Excerpt to read
....

I didn’t get through all of the points, I barely touched on snapshots (and didn’t cover any utilities). I’ll post a follow-up with my filesystem corruption demonstration instructions.

Note that I am not a filesystem developer, just a user who isn’t afraid to experiment and share the lessons learned. If there are any comments/corrections, email me at chris -at- chrisirwin.ca

With what?

“Butter F S”
“Better F S”
“B-tree F S”
“Bee Tee Arr Eff Ess”

Why should I consider a new filesystem?

ext3/ext4/ntfs/etc work fine for me!

My trip to Ottawa!

“Parliament”

BTRFS Benefits

Data & metadata checksums
Subvolumes
Copy on Write
Snapshots
Defragmentation support
Deduplication support
Multi-device support (“RAID”)
SSD optimizations
send/receive support

Data & metadata checksums

All data is checksummed at write, and verified at read.

The files you save are guaranteed* to be the files you get!

So you don’t need ECC like ZFS?

Strictly speaking, you don’t need ECC memory for either ZFS or BTRFS. ECC memory provides error detection and correction in-memory. It would be ideal to have and use, but not all machines support it.

Not having ECC doesn’t mean you shouldn’t use a filesystem that provides checksums. It will still protect you from disk errors.

Car analogy: If you don’t have airbags, you still wear your seat belt.

Subvolumes

One btrfs filesystem (disk/partition/etc) can contain multiple subvolumes (root, home, etc).

Logical separation for data (like partitions or logical volumes)
Can be mounted directly (like partitions or logical volumes)

....

Items
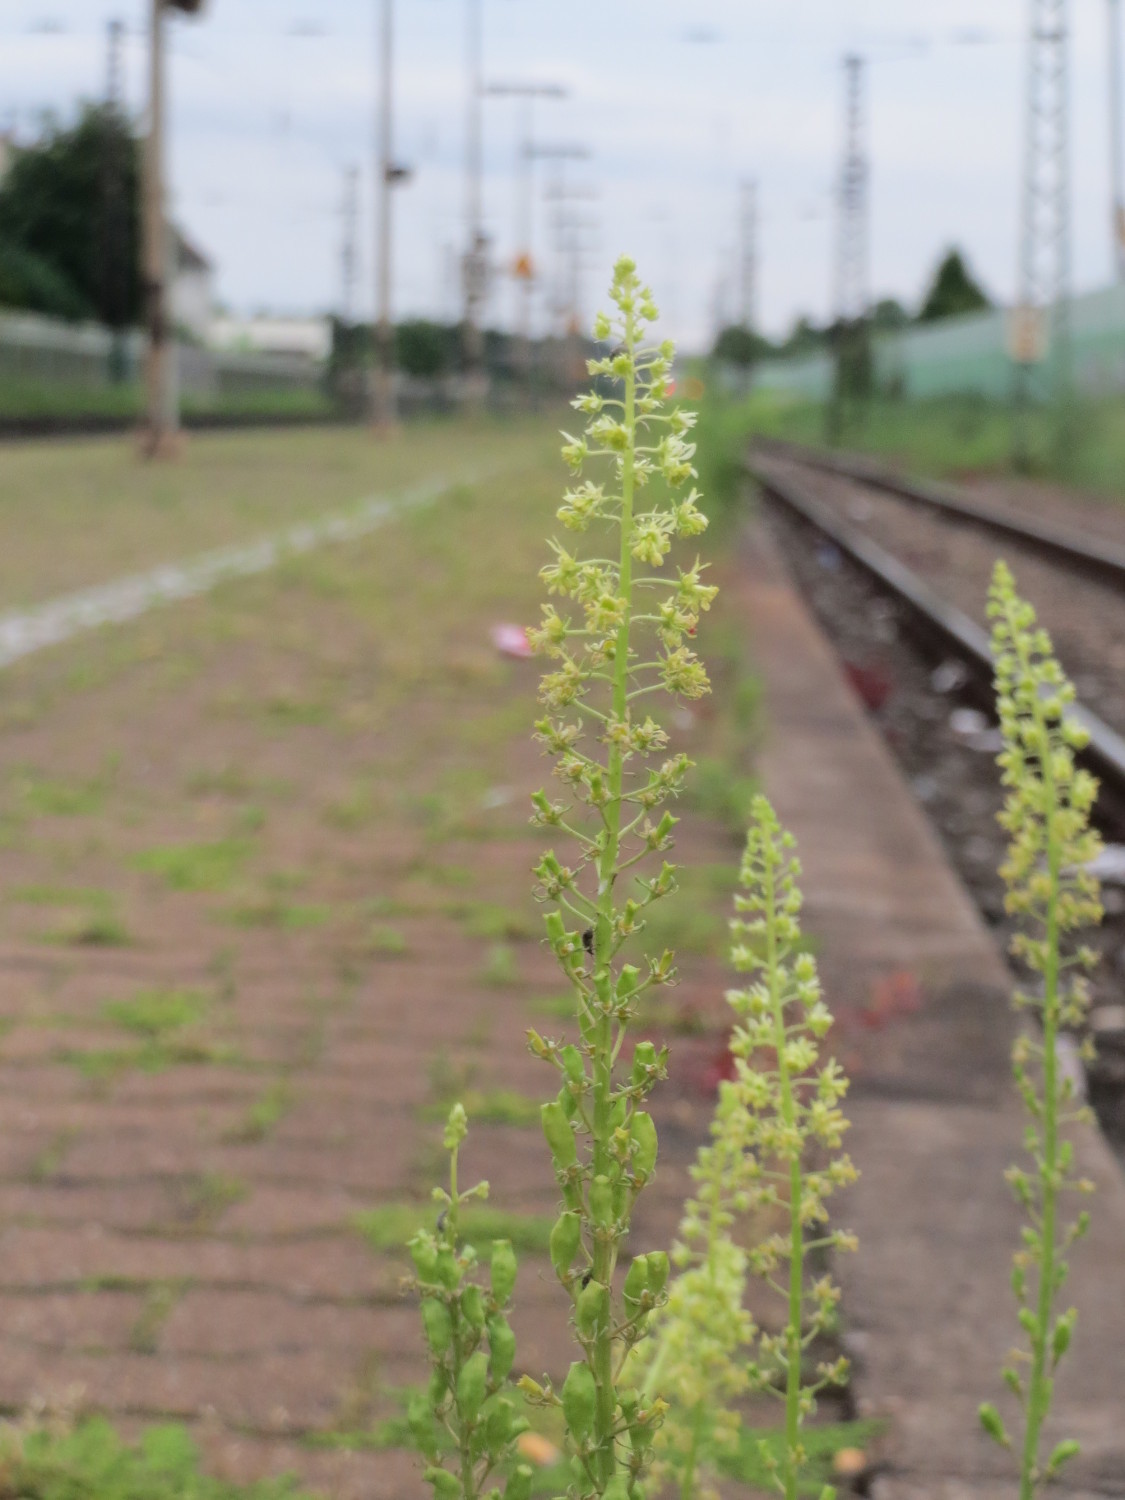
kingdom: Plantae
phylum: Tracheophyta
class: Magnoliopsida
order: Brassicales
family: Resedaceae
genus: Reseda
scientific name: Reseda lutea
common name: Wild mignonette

....

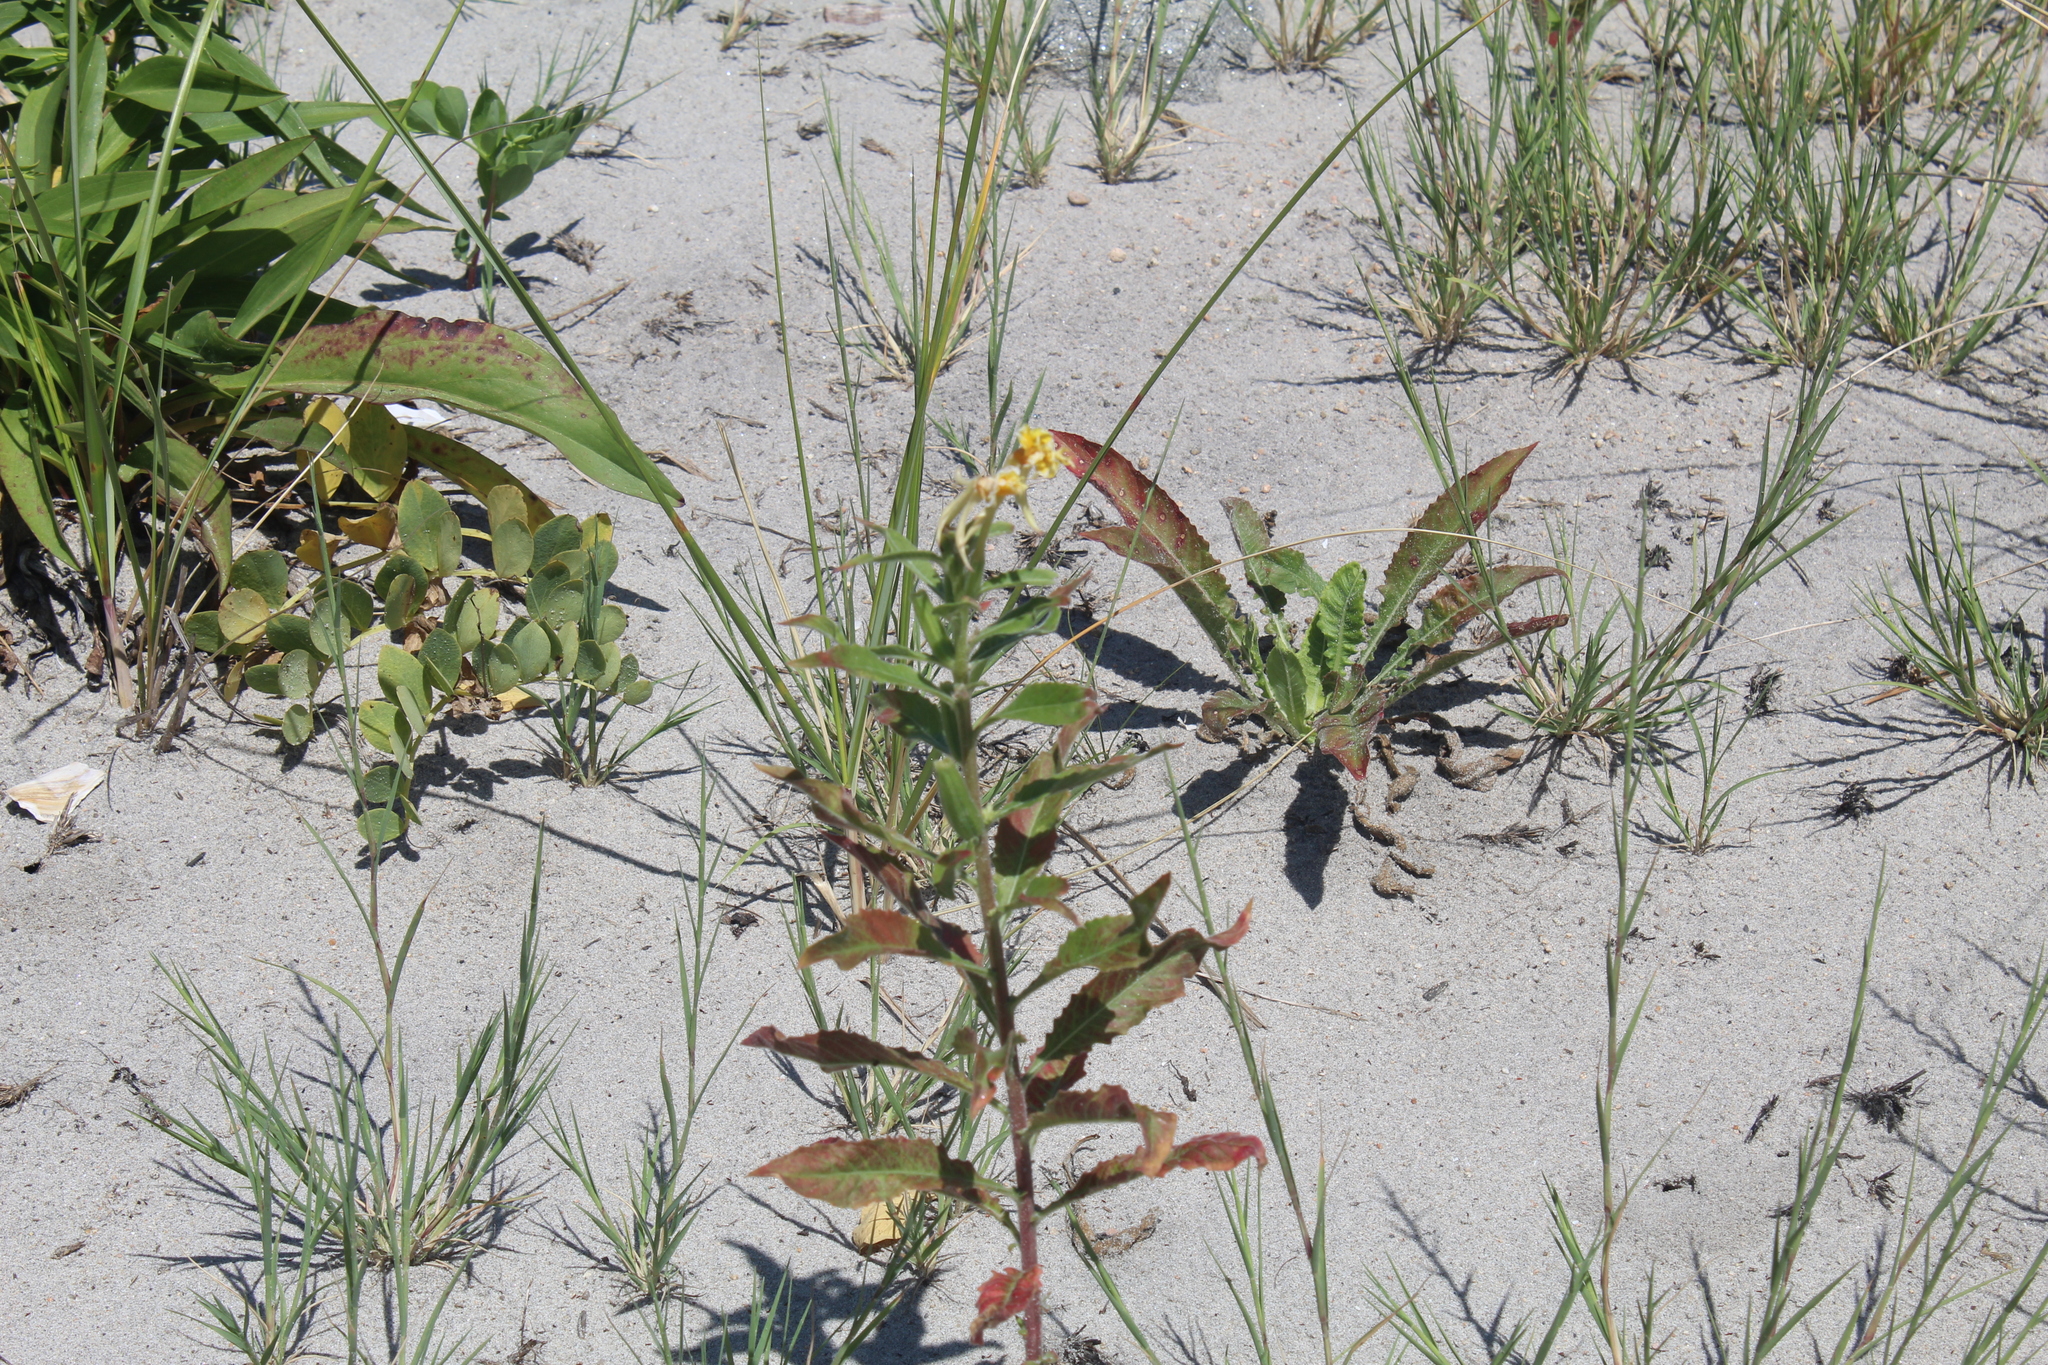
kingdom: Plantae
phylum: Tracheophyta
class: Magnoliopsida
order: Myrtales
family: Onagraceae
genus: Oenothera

....

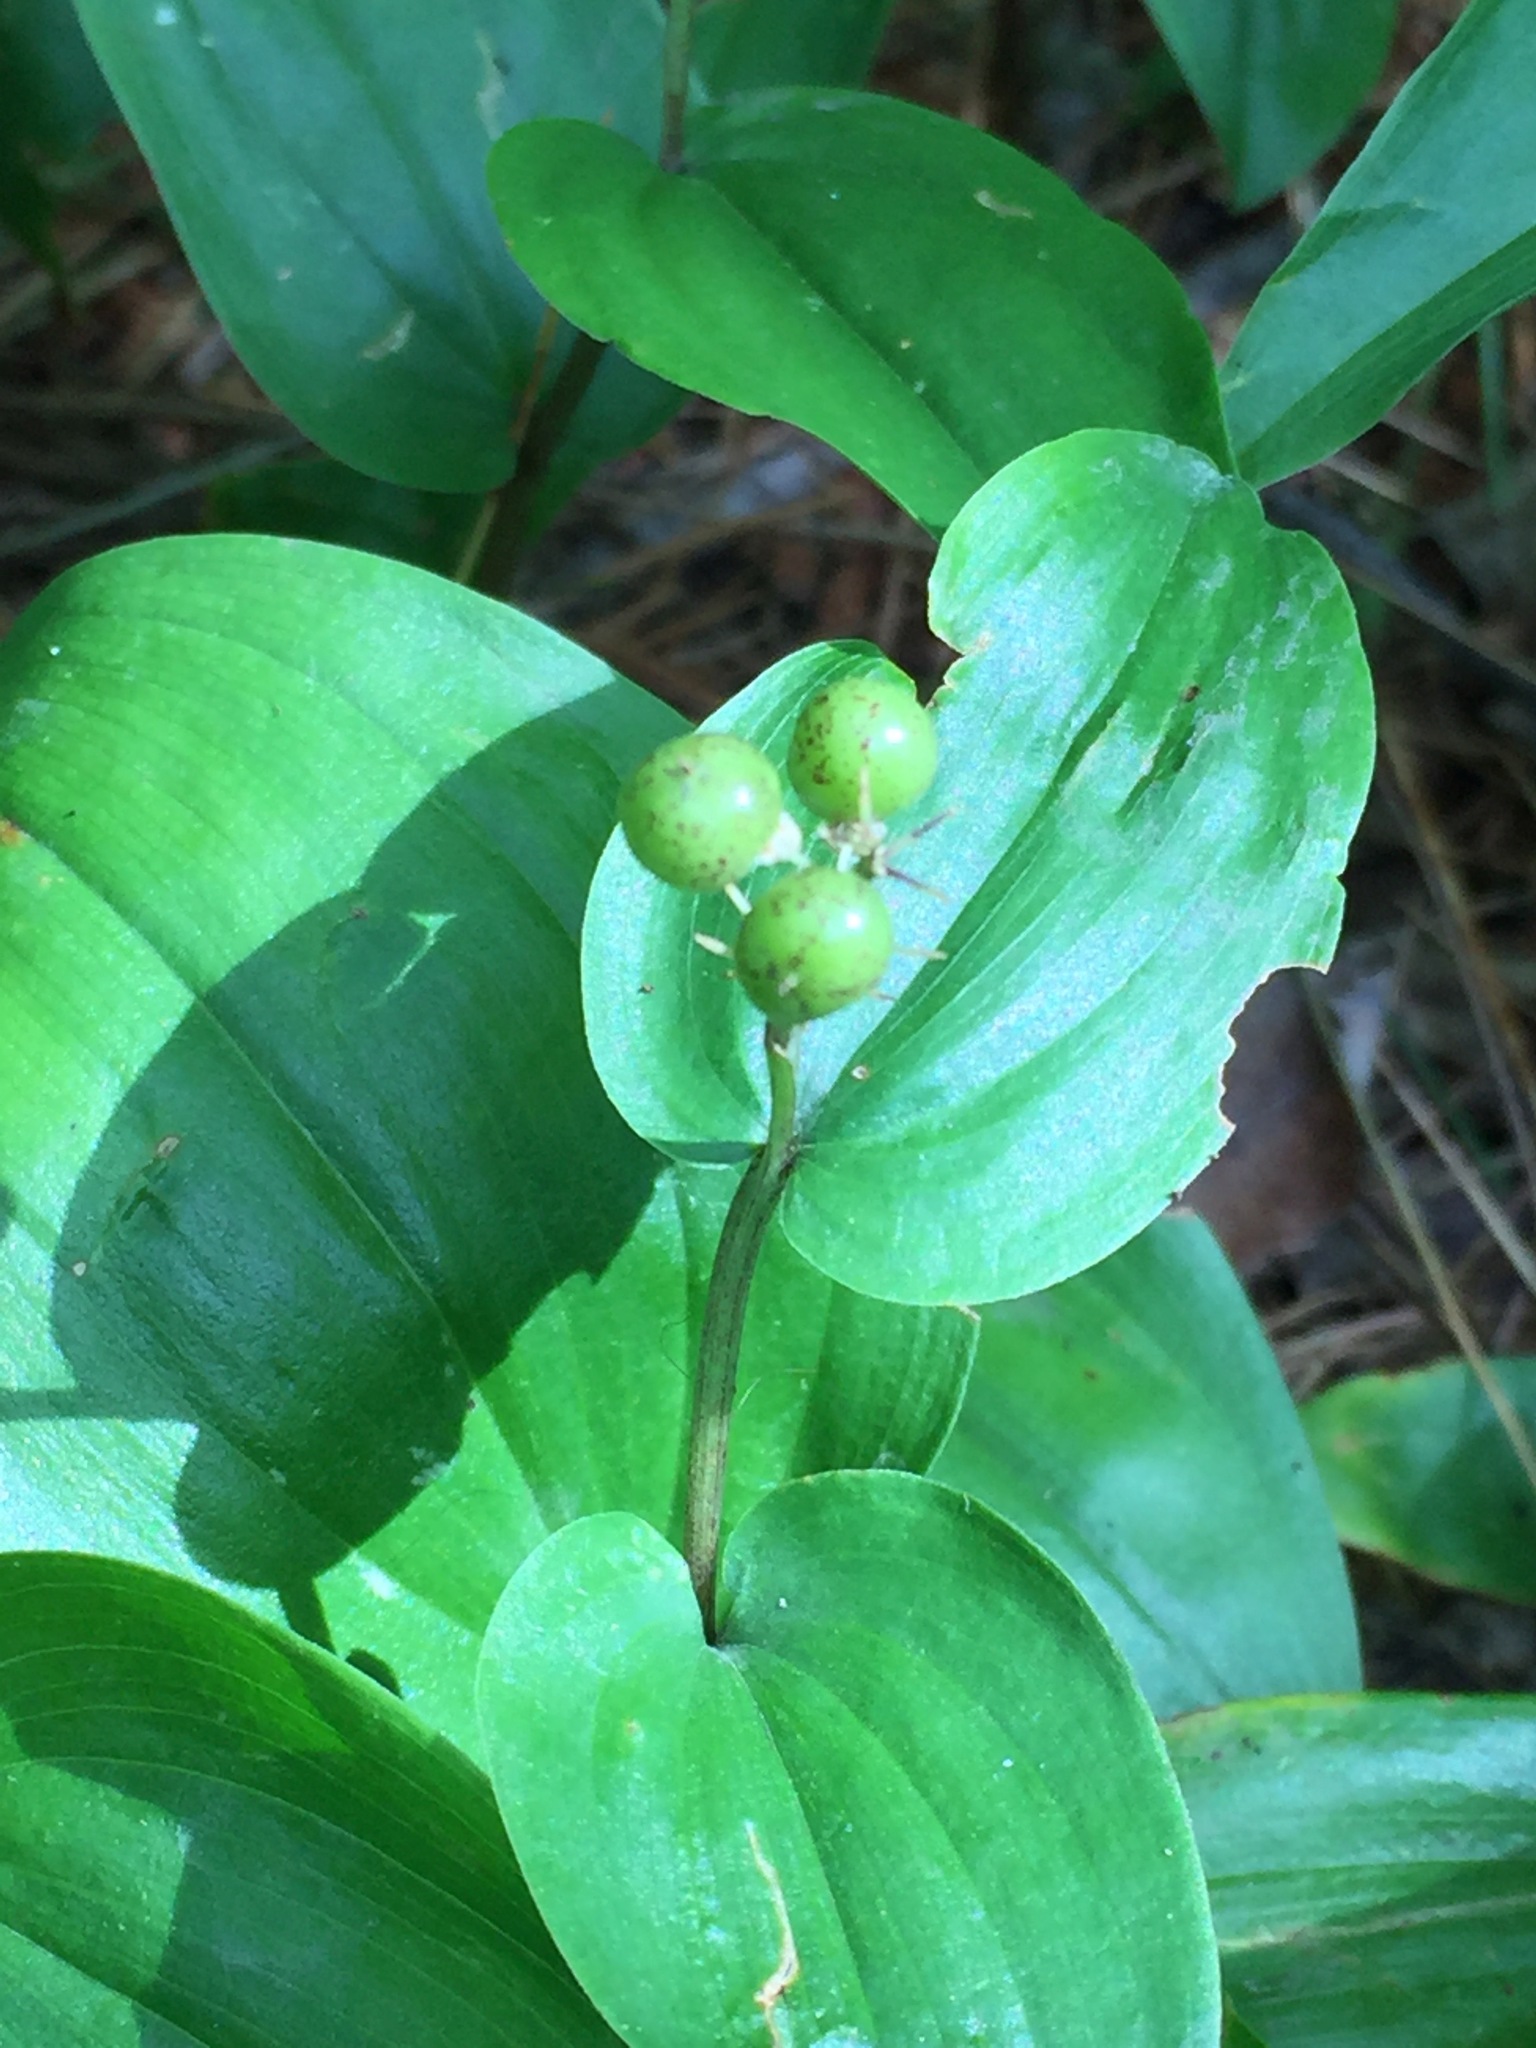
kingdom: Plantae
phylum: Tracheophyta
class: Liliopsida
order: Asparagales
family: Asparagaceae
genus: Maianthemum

....

Prompt
Reproduce the passage of the BTRFS excerpt starting at "Strictly speaking, you" and ending at "data (like partitions or logical volumes)", substituting "anti-lock brakes" for "airbags".

Solution for this task
Strictly speaking, you don’t need ECC memory for either ZFS or BTRFS. ECC memory provides error detection and correction in-memory. It would be ideal to have and use, but not all machines support it.

Not having ECC doesn’t mean you shouldn’t use a filesystem that provides checksums. It will still protect you from disk errors.

Car analogy: If you don’t have anti-lock brakes, you still wear your seat belt.

Subvolumes

One btrfs filesystem (disk/partition/etc) can contain multiple subvolumes (root, home, etc).

Logical separation for data (like partitions or logical volumes)